I cannot pinpoint any particular characteristic of these differences in geography and its consequences uniquely determining the history of colonialism by Europe (particularly western Europe), but for example, Germany's expansionist plans historically have had to do with conquering neighboring lands of Poland, France and even the vast fertile lands of Ukraine and Southern Russia, and less with overseas colonies the way we understand them. The same can be said of the Russian Empire, with its territorial desires reaching all of the east, part of China, west towards Poland, and south only as far as Constantinople/Byzantium/Istanbul. I guess maybe contiguous territory conquests are historically less prone to colonialism and more people to expansionism and assimilation, and overseas are more prone to colonialism?

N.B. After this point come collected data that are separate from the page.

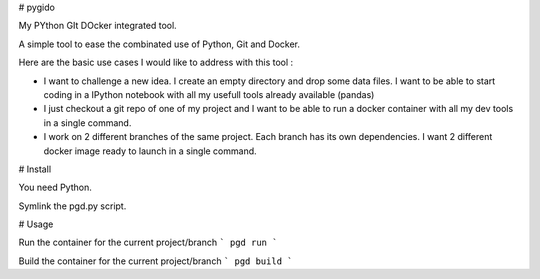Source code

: # pygido

My PYthon GIt DOcker integrated tool.

A simple tool to ease the combinated use of Python, Git and Docker.

Here are the basic use cases I would like to address with this tool :

* I want to challenge a new idea. I create an empty directory and
  drop some data files.
  I want to be able to start coding in a IPython notebook with all my
  usefull tools already available (pandas)

* I just checkout a git repo of one of my project and I want to be able
  to run a docker container with all my dev tools in a single command.

* I work on 2 different branches of the same project.
  Each branch has its own dependencies. I want 2 different docker image
  ready to launch in a single command.


# Install

You need Python.

Symlink the pgd.py script.

# Usage

Run the container for the current project/branch
```
pgd run
```

Build the container for the current project/branch
```
pgd build
```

[–] theturtlemoves@hexbear.net 4 points 6 hours ago

India or China ... being large landmasses without much interruption by mountains.

Both India and China have one large plain covering about a quarter of the country, and a handful of smaller plains with about half the land covered by hills and mountains. Not that different from Europe.

China and India, with their vast floodplains, could both feed an astounding amount of people and remain more or less unified in a single political entity for extended periods of time

China was unified for most of its history. India was only politically unified by the British - historically there would be one large state somewhere in the central plain, and dozens of smaller states that may be under its economic and cultural hegemony, but otherwise independent.

[–] gayspacemarxist@hexbear.net 3 points 1 day ago (1 children)
[–] Redbolshevik2@hexbear.net 2 points 1 day ago

I haven't, but it's on my list now.

[–] TheReturnOfPEB@reddthat.com 3 points 1 day ago* (last edited 17 hours ago)

The Crusades changed how Europeans thought about empire.